Martin Lee accused of inviting interference
Beijing and allies rebuke veteran Democrat
Leading Beijing-friendly politicians yesterday rounded on Democratic Party founding chairman Martin Lee Chu-ming, for 'inviting foreign interference' in China's internal affairs.
Mr Lee had appealed to the US government to use the Olympics to press for human rights improvements on the mainland.
Foreign Ministry spokesman Liu Jianchao said that any such move was 'unreasonable' and would not bear fruit.
Tsang Yok-sing of the Democratic Alliance for the Betterment and Progress of Hong Kong said in a Legco debate on the policy address that an article written by Mr Lee and published in The Wall Street Journal on October 17 during his US trip was inappropriate.
'He asked the US president and other world leaders to force China into political reform through direct engagement,' Mr Tsang said.
'State leaders have raised this issue many times and what Mr Lee said clearly proved that this concern about external forces interfering in Hong Kong affairs was real.'
It is not the first time the veteran legislator had been accused of 'selling out' national interests.
But the Democratic Party dismissed the attack as a mere election tactic. Party chairman Albert Ho Chun-yan accused the DAB of 'using the issue as an election tactic' to smear pan-democrats.
Mr Lee yesterday denied 'badmouthing Hong Kong' in his US trip. He said he was merely trying to urge western figures who wanted to boycott the Beijing Olympics next year to reconsider using more positive methods to press for change on the mainland.
'The human rights condition in China is not good, but the Olympics should not be boycotted,'' Mr Lee said.
'What's wrong with it if foreigners support democracy and improvement of human rights in China?'
President Hu Jintao warned in his speech to the Communist Party's 17th National Congress on October 15 that Beijing would not tolerate interference by 'external forces' in Hong Kong and Macau affairs.
In his article, Mr Lee said US President George W. Bush should visit the Beijing Olympics as more than merely a sports fan. 'He should use the next 10 months to press for a significant improvement of basic human rights in my country, including press, assembly and religious freedoms,' Mr Lee wrote.
Saying Beijing had been backsliding on promises to improve human rights and democracy, he wrote: 'That is no reason to give up on the prospects for reform in China.
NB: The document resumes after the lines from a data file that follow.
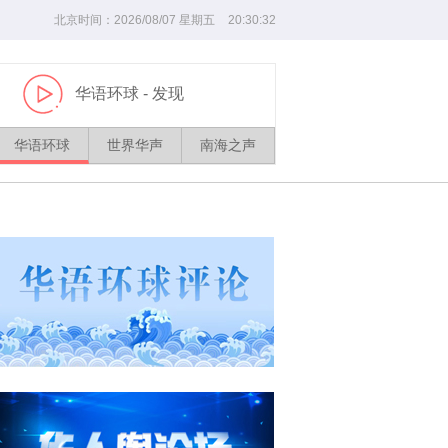
北京时间：
2026/
08
/
07
星期五
20
:
30
:
32
华语环球
- 发现
播
放
华语环球
世界华声
南海之声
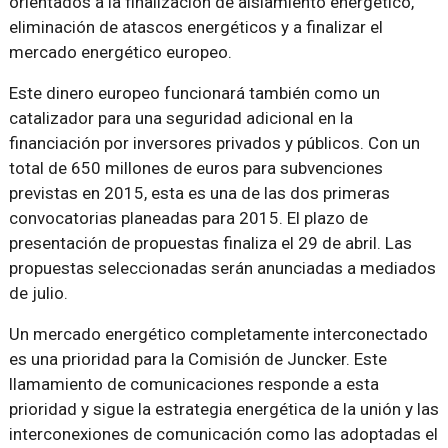
orientados a la finalización de aislamiento energético,
eliminación de atascos energéticos y a finalizar el
mercado energético europeo.
Este dinero europeo funcionará también como un
catalizador para una seguridad adicional en la
financiación por inversores privados y públicos. Con un
total de 650 millones de euros para subvenciones
previstas en 2015, esta es una de las dos primeras
convocatorias planeadas para 2015. El plazo de
presentación de propuestas finaliza el 29 de abril. Las
propuestas seleccionadas serán anunciadas a mediados
de julio.
Un mercado energético completamente interconectado
es una prioridad para la Comisión de Juncker. Este
llamamiento de comunicaciones responde a esta
prioridad y sigue la estrategia energética de la unión y las
interconexiones de comunicación como las adoptadas el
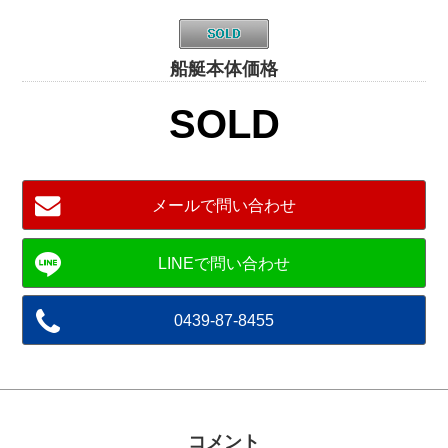
船艇本体価格
SOLD
メールで問い合わせ
0439-87-8455
コメント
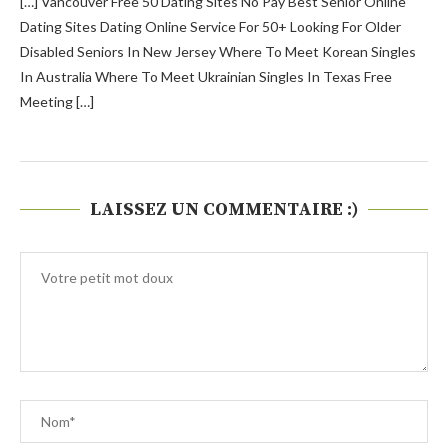
[…] Vancouver Free 50 Dating Sites No Pay Best Senior Online
Dating Sites Dating Online Service For 50+ Looking For Older
Disabled Seniors In New Jersey Where To Meet Korean Singles
In Australia Where To Meet Ukrainian Singles In Texas Free
Meeting […]
LAISSEZ UN COMMENTAIRE :)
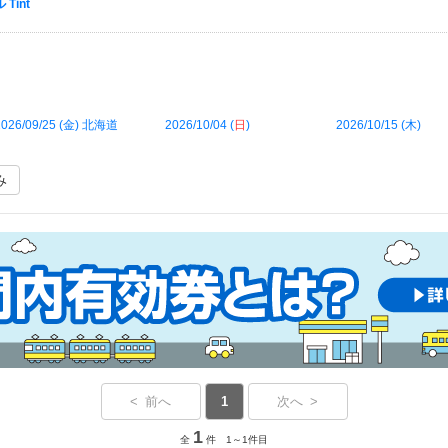
Tint
026/09/25 (
金
) 北海道
2026/10/04 (
日
)
2026/10/15 (
木
)
み
< 前へ
1
次へ >
1
全
件 1～1件目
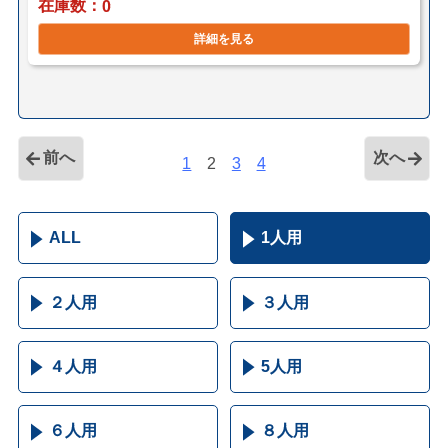
在庫数
0
詳細を見る
前へ
次へ
1
2
3
4
ALL
1人用
２人用
３人用
４人用
5人用
６人用
８人用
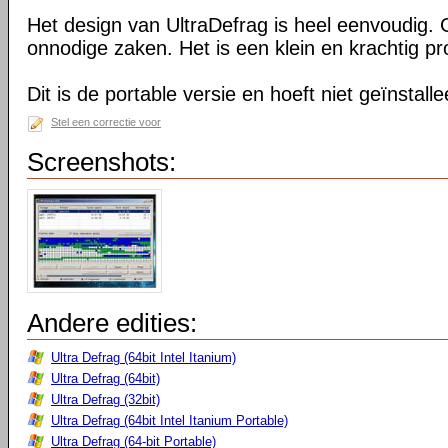
Het design van UltraDefrag is heel eenvoudig. 
onnodige zaken. Het is een klein en krachtig 
Dit is de portable versie en hoeft niet geïnstall
Stel een correctie voor
Screenshots:
Andere edities:
Ultra Defrag (64bit Intel Itanium)
Ultra Defrag (64bit)
Ultra Defrag (32bit)
Ultra Defrag (64bit Intel Itanium Portable)
Ultra Defrag (64-bit Portable)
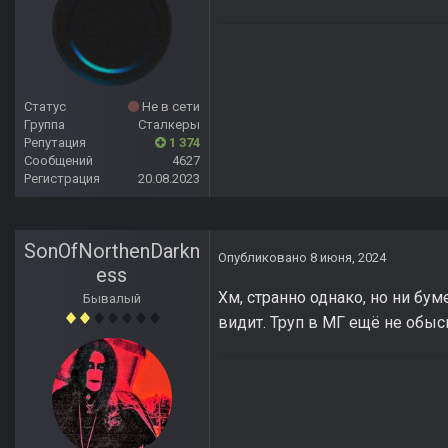
Статус
Не в сети
Группа
Сталкеры
Репутация
1 374
Сообщений
4627
Регистрация
20.08.2023
SonOfNorthenDarkn
Опубликовано
8 июня, 2024
ess
Хм, странно однако, но ни бум
Бывалый
видит. Труп в МГ ещё не обыс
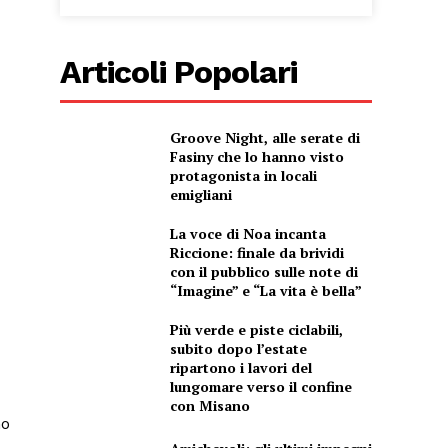
Articoli Popolari
Groove Night, alle serate di
Fasiny che lo hanno visto
protagonista in locali
emigliani
La voce di Noa incanta
Riccione: finale da brividi
con il pubblico sulle note di
“Imagine” e “La vita è bella”
Più verde e piste ciclabili,
subito dopo l’estate
ripartono i lavori del
lungomare verso il confine
con Misano
no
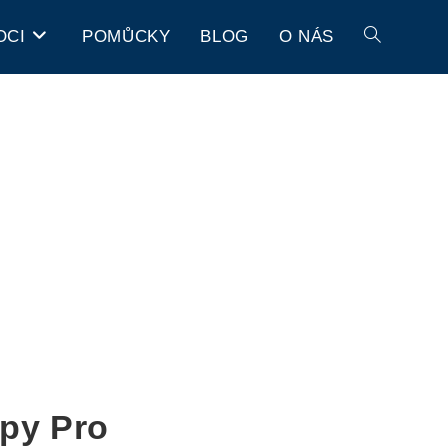
OCI
POMŮCKY
BLOG
O NÁS
ipy Pro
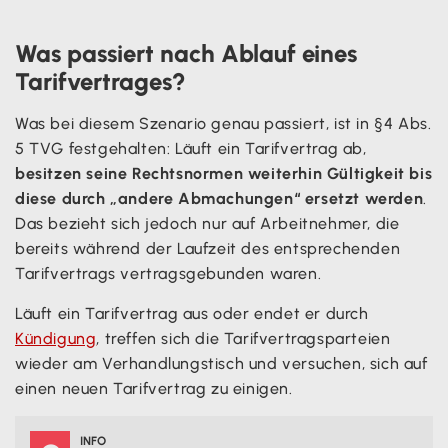
Was passiert nach Ablauf eines
Tarifvertrages?
Was bei diesem Szenario genau passiert, ist in §4 Abs.
5 TVG festgehalten: Läuft ein Tarifvertrag ab,
besitzen seine Rechtsnormen weiterhin Gültigkeit bis
diese durch „andere Abmachungen“ ersetzt werden
.
Das bezieht sich jedoch nur auf Arbeitnehmer, die
bereits während der Laufzeit des entsprechenden
Tarifvertrags vertragsgebunden waren.
Läuft ein Tarifvertrag aus oder endet er durch
Kündigung
, treffen sich die Tarifvertragsparteien
wieder am Verhandlungstisch und versuchen, sich auf
einen neuen Tarifvertrag zu einigen.
INFO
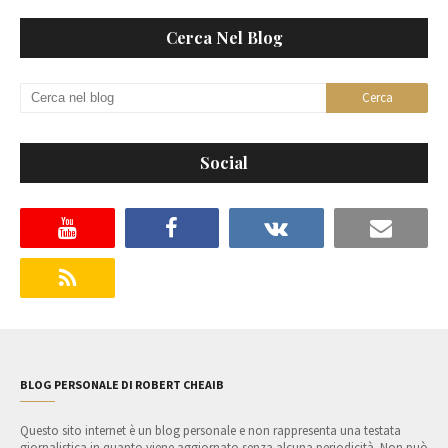
Cerca Nel Blog
Social
BLOG PERSONALE DI ROBERT CHEAIB
Questo sito internet è un blog personale e non rappresenta una testata
giornalistica in quanto viene aggiornato senza alcuna periodicità. Non può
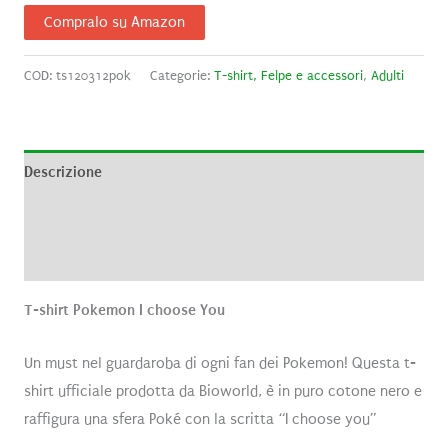
Compralo su Amazon
COD:
ts120312pok
Categorie:
T-shirt, Felpe e accessori
,
Adulti
Descrizione
Informazioni aggiuntive
Recensioni (0)
T-shirt Pokemon I choose You
Un must nel guardaroba di ogni fan dei Pokemon! Questa t-
shirt ufficiale prodotta da Bioworld, è in puro cotone nero e
raffigura una sfera Poké con la scritta “I choose you”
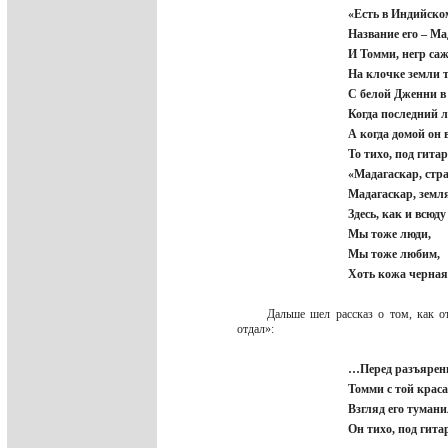
«Есть в Индийском
Название его – Ма
И Томми, негр саж
На клочке земли 
С белой Дженни в 
Когда последний л
А когда домой он 
То тихо, под гитар
«Мадагаскар, стра
Мадагаскар, земл
Здесь, как и всюду
Мы тоже люди,
Мы тоже любим,
Хоть кожа черная у
Дальше шел рассказ о том, как о
отдал»:
…Перед разъярен
Томми с той краса
Взгляд его тумани
Он тихо, под гита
But it is reason to step up direct engagement on these pressing issues.'
Some Hong Kong politicians were quick to link Mr Hu's warning to the constitutional development debate.
After Mr Tsang's attack, other government allies joined in criticism of Mr Lee.
DAB chairman Tam Yiu-chung said he was 'very angry', while Liberal Party vice-chairwoman Selina Chow Liang Shuk-yee said Mr Lee's proposal would make Beijing more wary of universal suffrage in Hong Kong.
More than 100 people gathered to condemn Mr Lee outside the Legco building in Central yesterday. Some of the protesters shouted that he was a traitor.